3. Cut back on expenses now.

Cutting expenses now will help you make the best use of those full-time dollars so you can start your new role debt-free and with that important cushion. You don’t have to go to extremes to make this happen (unless, of course, you want to make it happen even faster). There are abundant entertainment alternatives to cable, cheaper cell phone plans, frugal fitness,  cloth diapers, frugal travel, and most of us probably eat out more than necessary. I found that once I was home, I had more time to research and plan frugal alternatives that I avoided when time was short with our busy two-income lifestyle.

4. Start living on one income.

This was crucial to our plan. If we couldn’t make it on one salary while we had extra money coming in, how could we possibly do it when crunch time came? For two months before I submitted my resignation, we lived within my husband’s salary and banked the part of my income that was not used for day care.
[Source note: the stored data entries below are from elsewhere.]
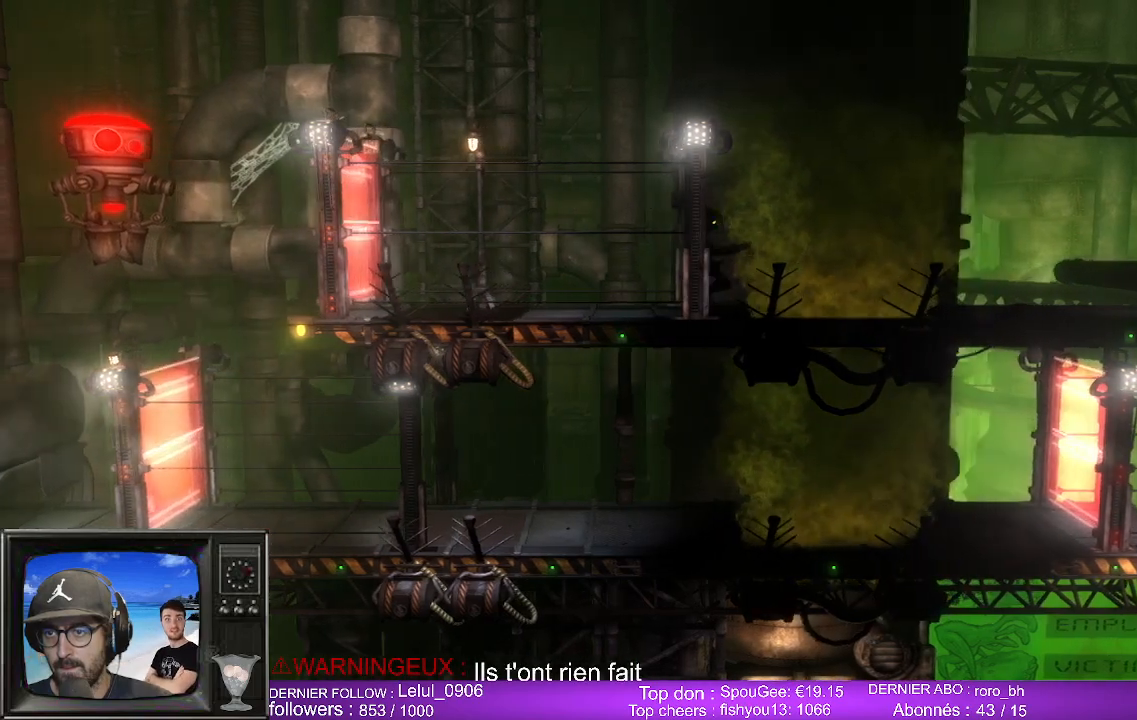
{"buttons": ["L1"], "left_stick": "right", "right_stick": "center", "events": []}
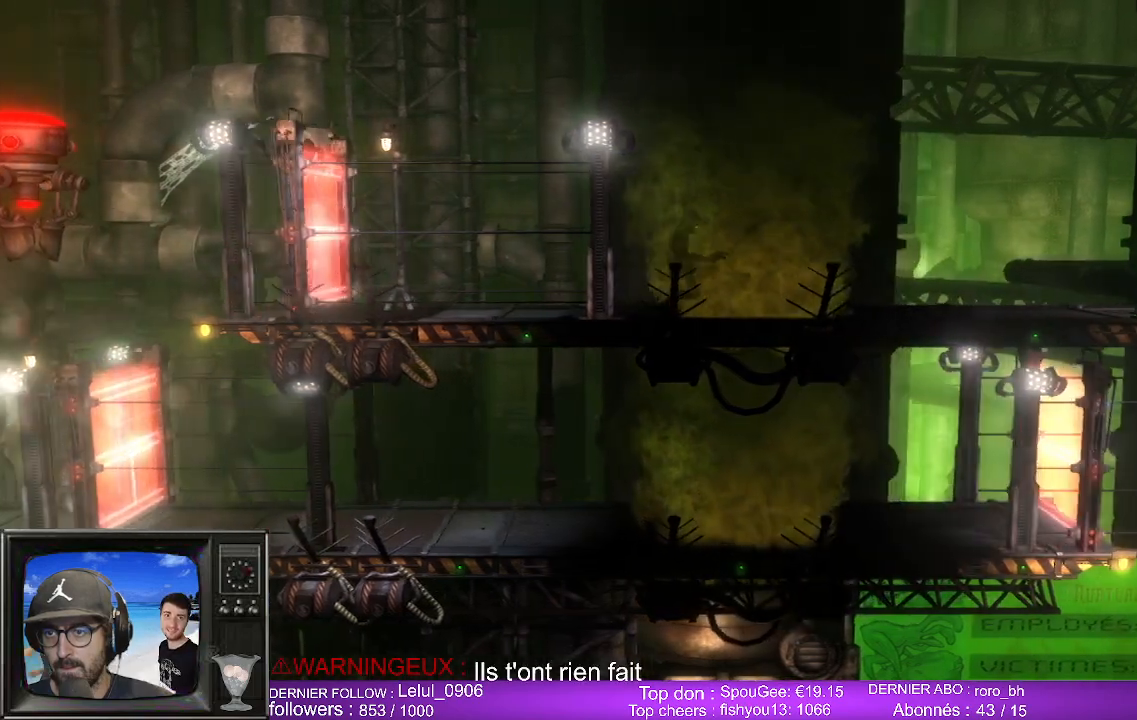
{"buttons": ["L1"], "left_stick": "right", "right_stick": "center", "events": []}
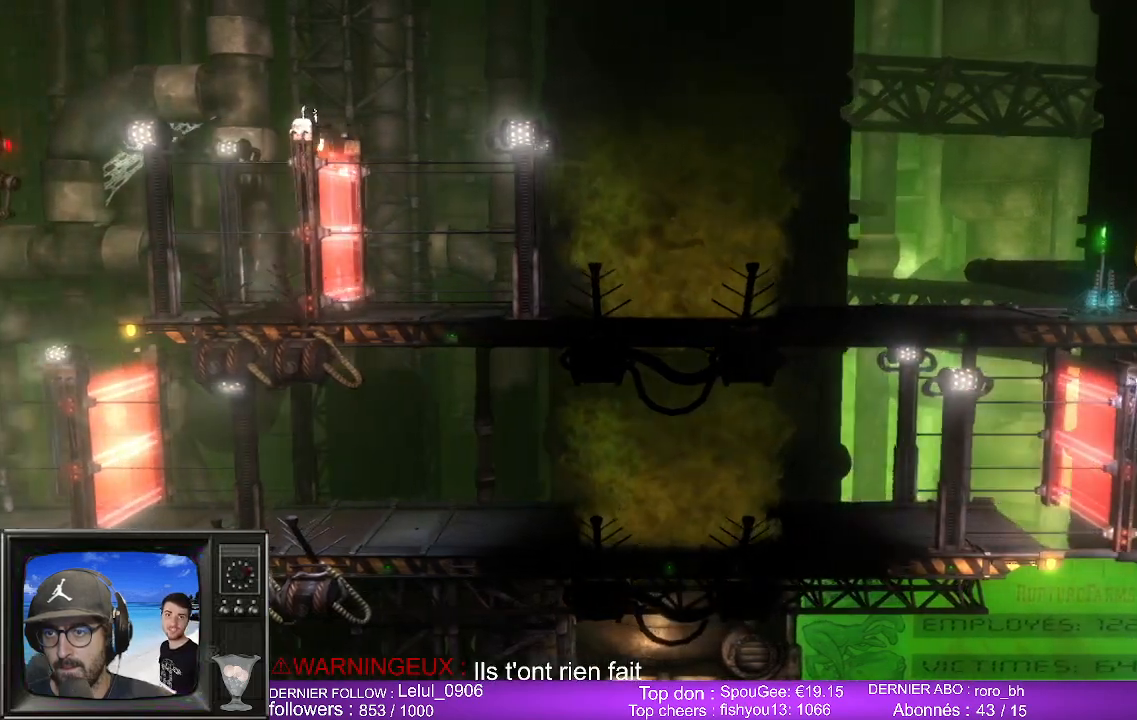
{"buttons": ["L1"], "left_stick": "right", "right_stick": "center", "events": []}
Not only did this prove to us that it could be done, but it helped knock out that last loan just in time for me to leave my job. If you can’t survive on one salary, you may not be ready for the real deal.

5. Be ready to track every penny.

We have no wiggle room for mindless spending, especially since we are paying cash for my graduate school. I use an Excel spreadsheet to track what I spend- and pull myself into line if I am getting off track- but there are many other budget tracking alternatives out there. Whatever you use, it doesn’t work if you don’t use it. Find something and stick with it.

Are you a single income family? What do you do to stay within your means?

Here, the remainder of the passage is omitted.